The gyms and bleachers were finally packed for our games. There was a buzz and excitement about our players, and we were finally in the conversation about some of the top girls programs in the Bay Area. Not to mention, one thing about Hip, he never settles. We are always, looking and planning for the future. So when I tell you, our run wasn't over, it wasn't over. We had much more in store for the program, had we continued. Building and establishing an elite women's basketball program isn't easy or quick. It takes a lot of hard work, years of dedication and sacrifice to get to that status. We don't ever take that lightly or for granted. So to leave all that, our players, our loving and supportive families, it is definitely bitter sweet. I had a heck of a time at SJND and will never forget all that we did. Now, to turn the page.

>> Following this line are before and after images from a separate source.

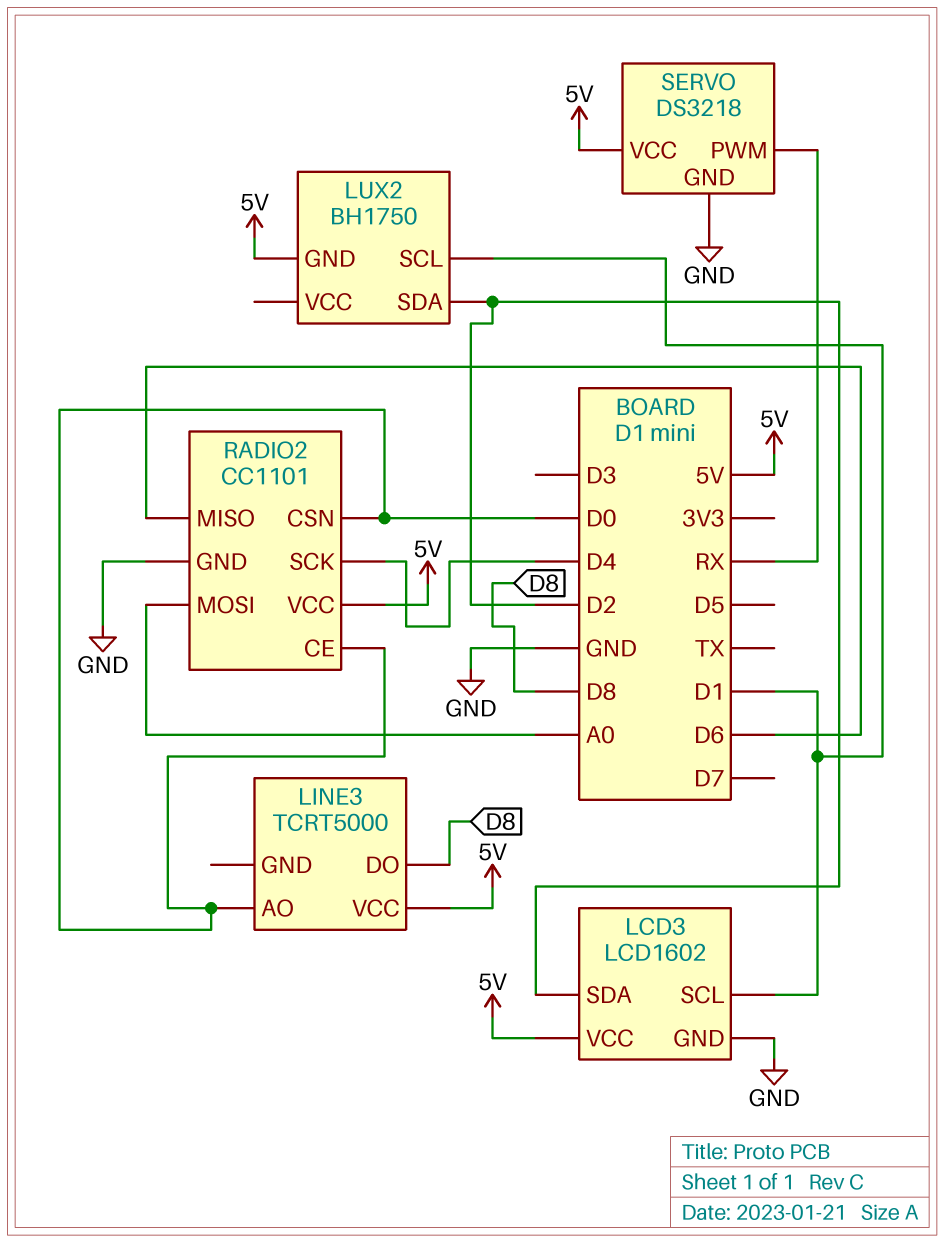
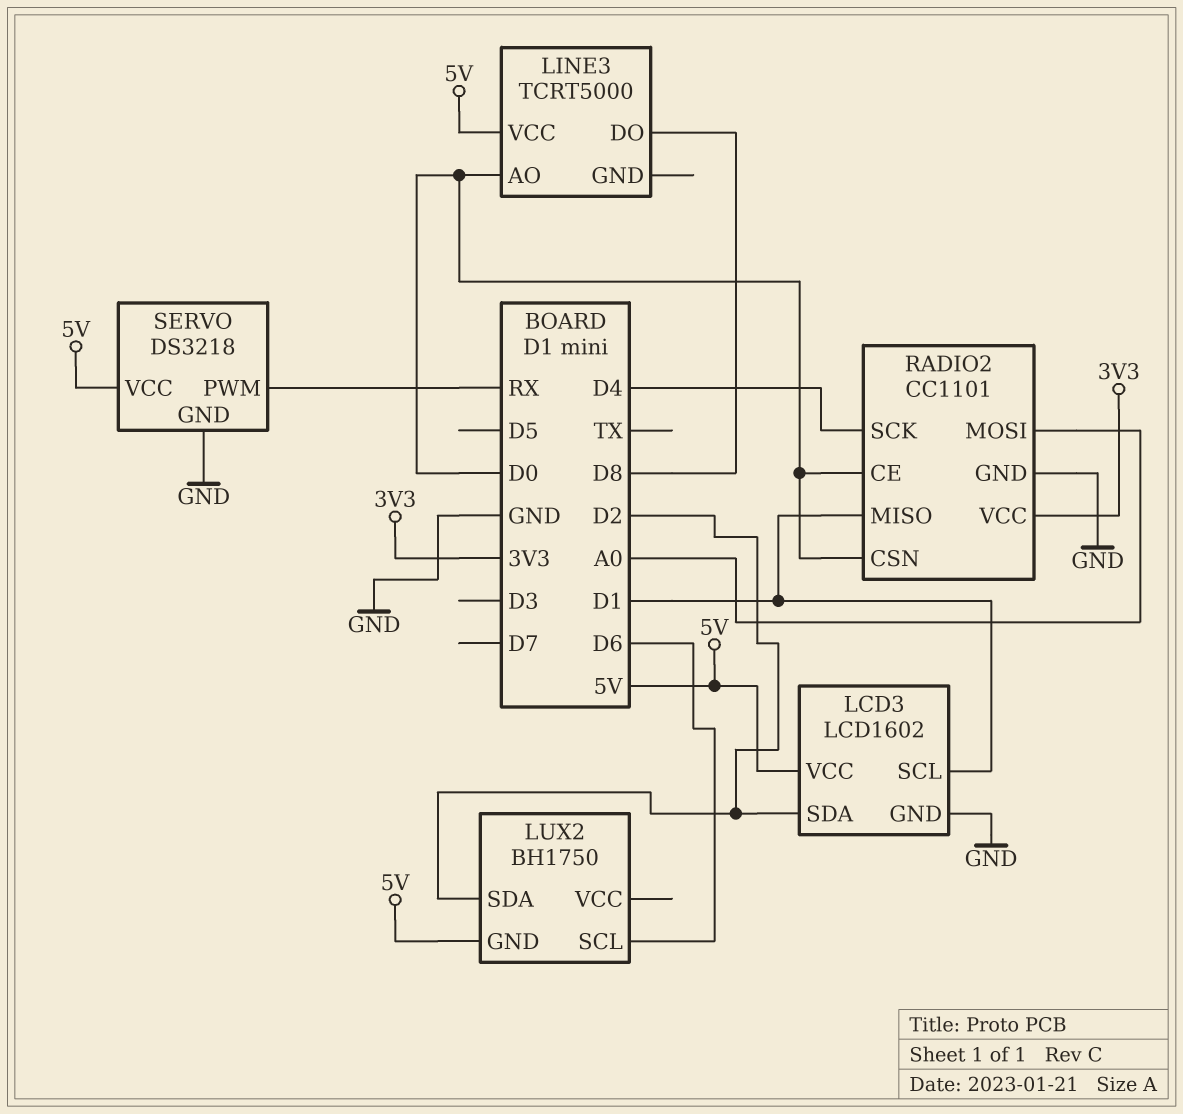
LUX2 pin SCL: D1 -> D6
RADIO2 pin MISO: D6 -> D1
RADIO2 pin VCC: 5V -> 3V3

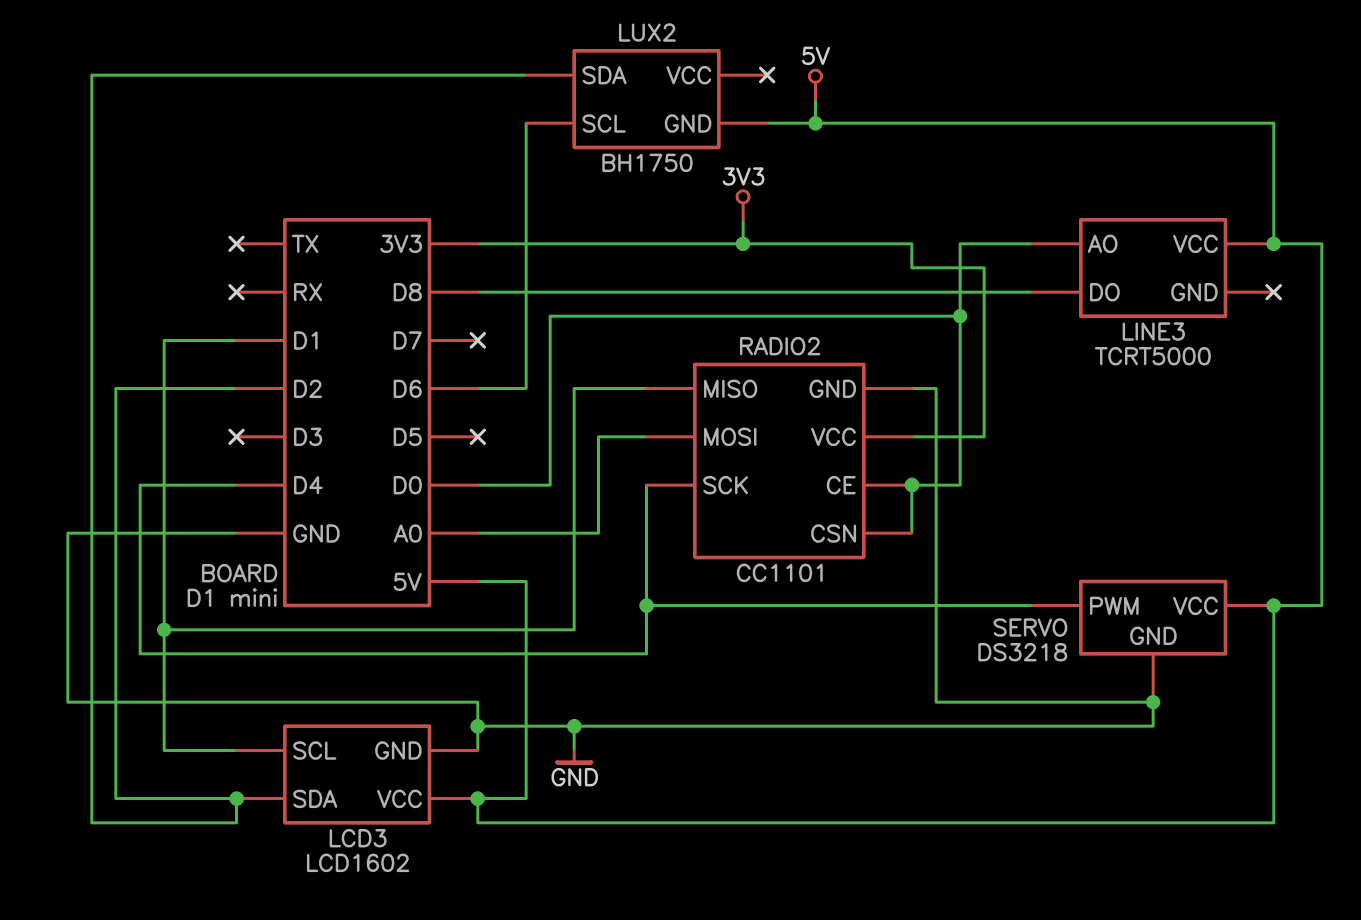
SERVO pin PWM: RX -> D4

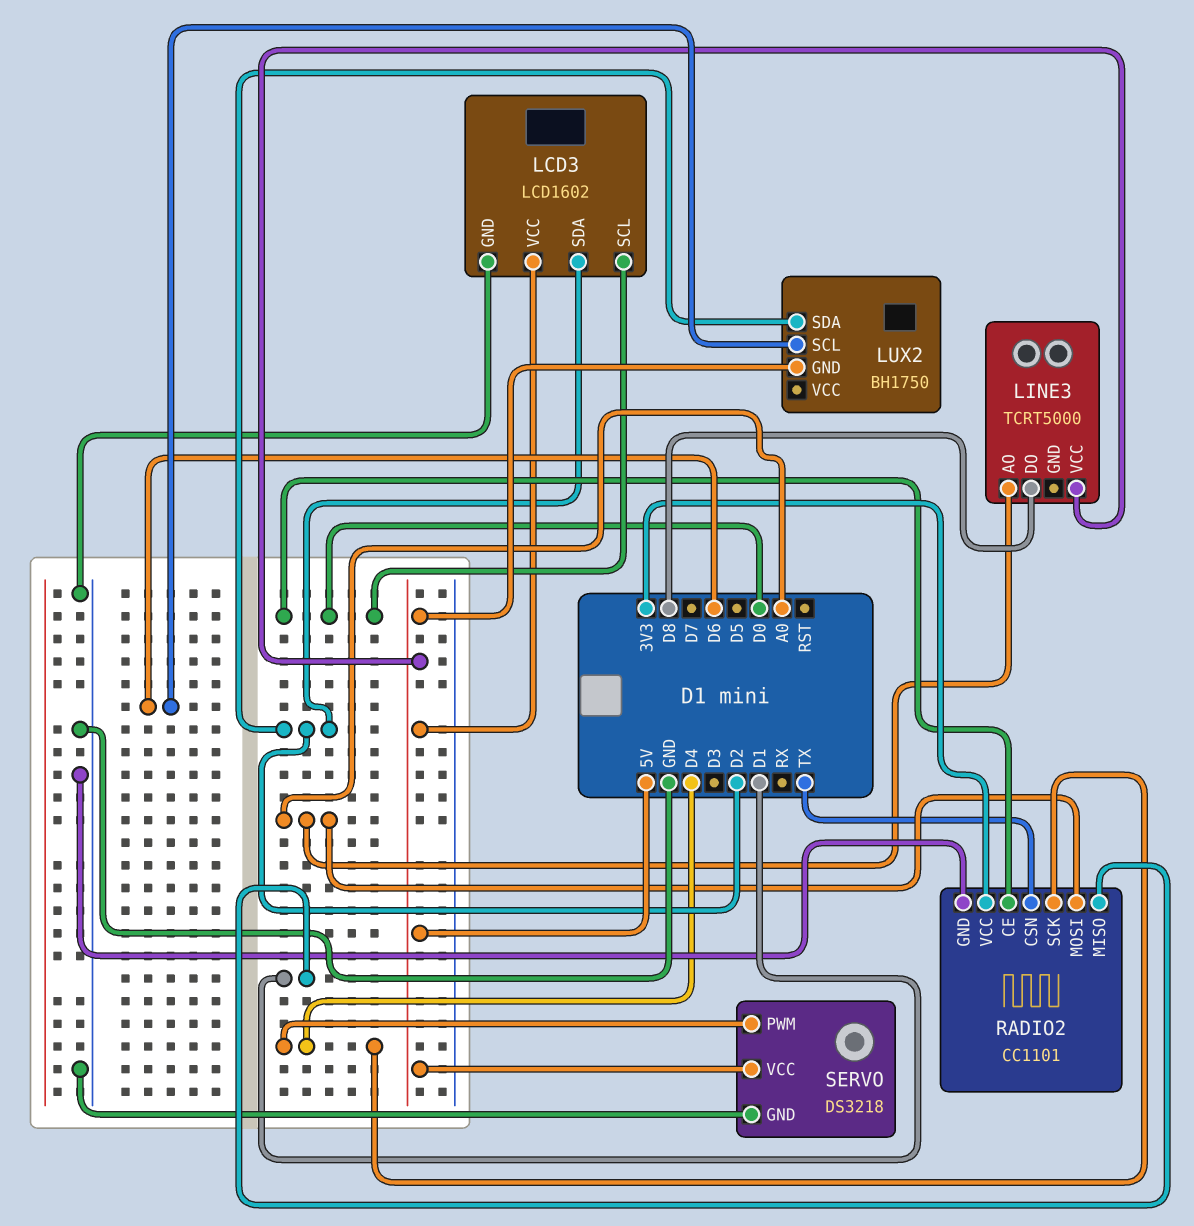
LCD3 pin SCL: D1 -> D0
LINE3 pin AO: D0 -> A0
RADIO2 pin CSN: D0 -> TX

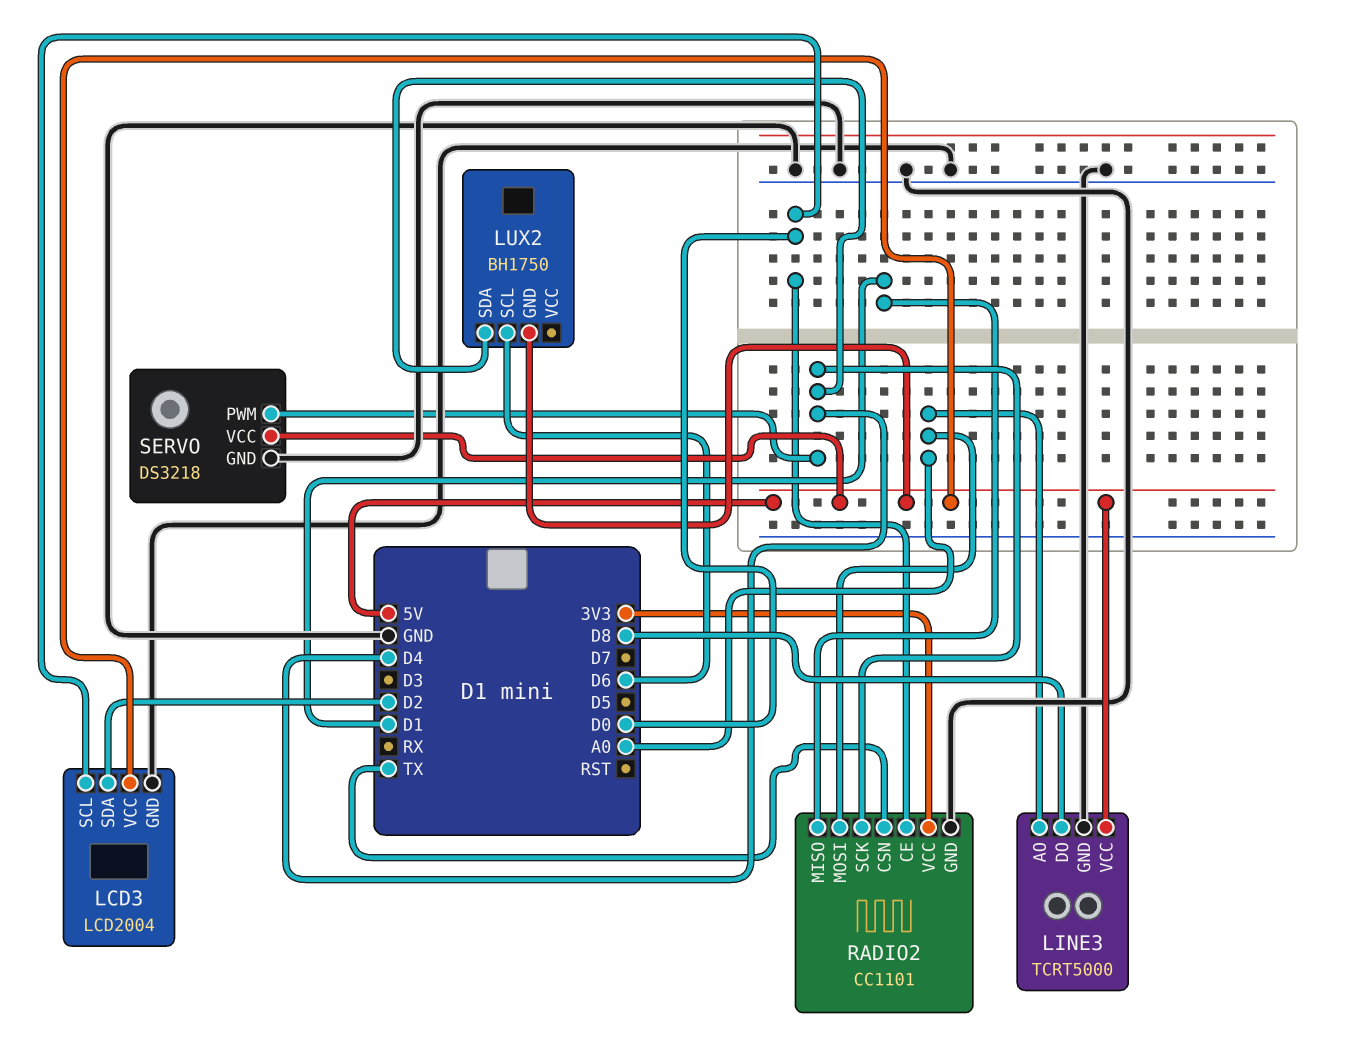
LCD3: LCD1602 -> LCD2004
LINE3 pin GND: none -> GND
LUX2 pin SDA: D2 -> D4

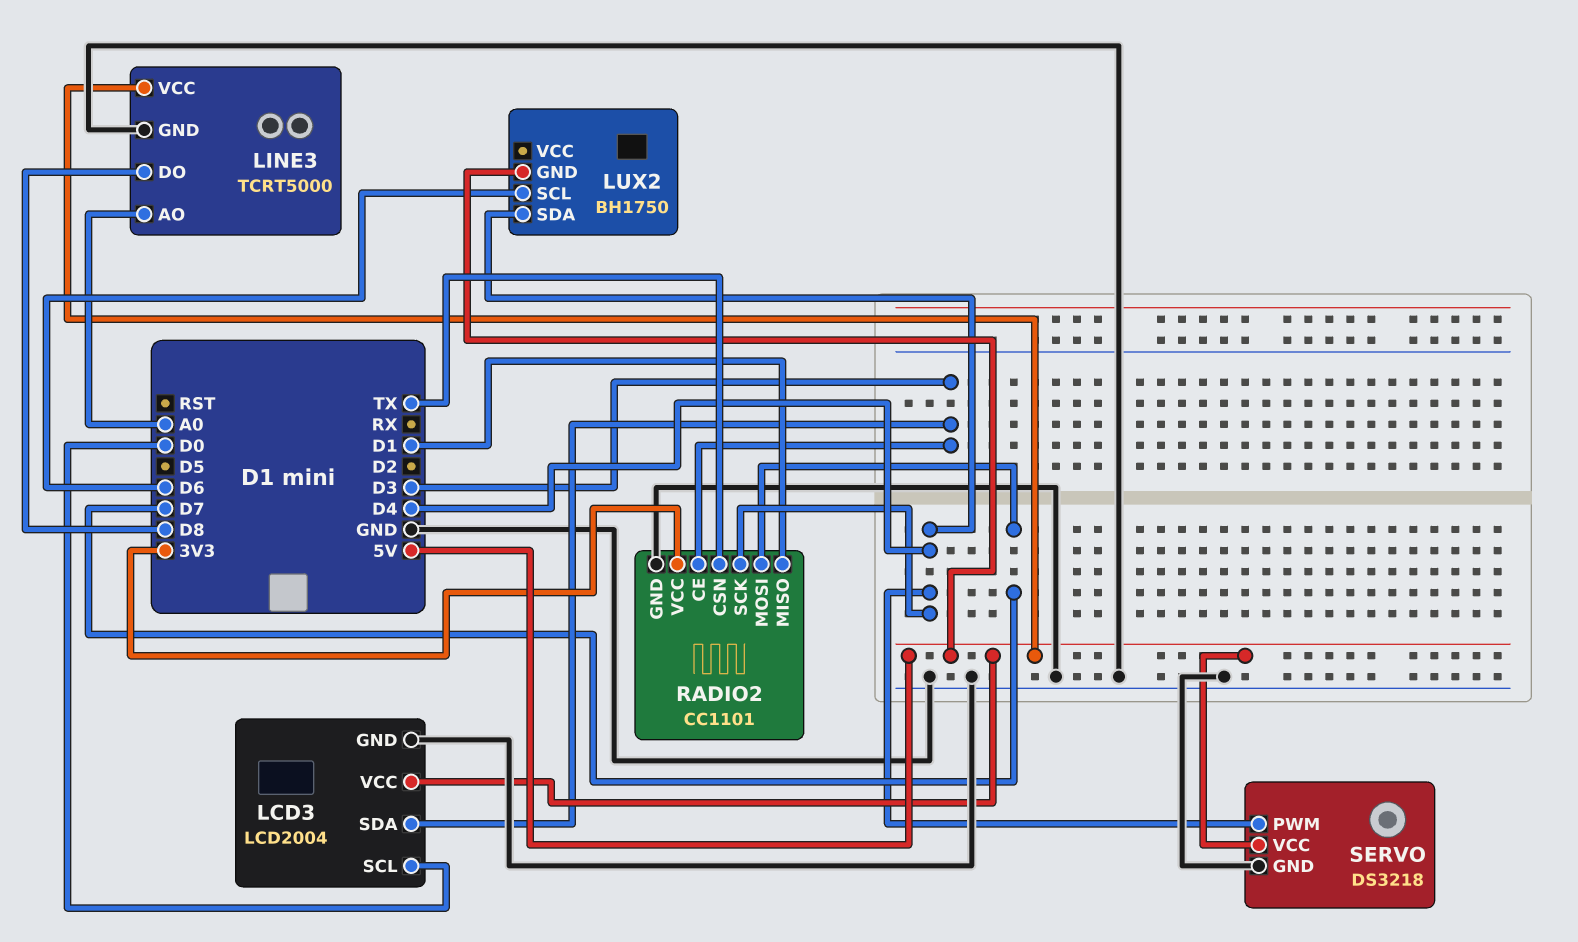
LCD3 pin SDA: D2 -> D3
RADIO2 pin CE: D0 -> D3
RADIO2 pin MOSI: A0 -> D7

About Berkeley High School. We are super excited and extremely grateful to get an opportunity to coach at Berkeley. It is definitely an honor to coach at a school I consider basketball royalty in the Bay Area. The Athletic Directors, Ross and Robin have been extremely helpful and supportive and have really been ground breaking in trying to get our sports programs in gear and rolling with this new pandemic adjustment we've all been dealing with.
I love the facilities, the fact that we have three full sized gyms to work with. Excited that we can possibly have three levels of girls teams in our program. That's huge for us. In the 10 years, I've been with Hip, we've never had a freshman team before. I have met some of the kids and families already. They are super fun, dedicated and eager to learn and start building our program. From who I've met so far, they are ready to put in the work to be great. Berkeley is big! It is a city with a major high school. There are three solid middle schools, Willard, MLK and Longfellow, that I know of and work with that have legit athletic programs. Their AD's and I have been scheduling middle school games together for years. There's definitely a lot of great kids with talent and heart in Berkeley that I am looking forward to working with. I jokingly said to Coach Hip, Berkeley is like the perfect blend of both Skyline and SJND put together. I believe with all my heart, we are absolutely going to bring Berkeley High back to prominence in the conversation of who's who in the bay area high school girls basketball landscape. I can't wait to actually break ground and get to work.”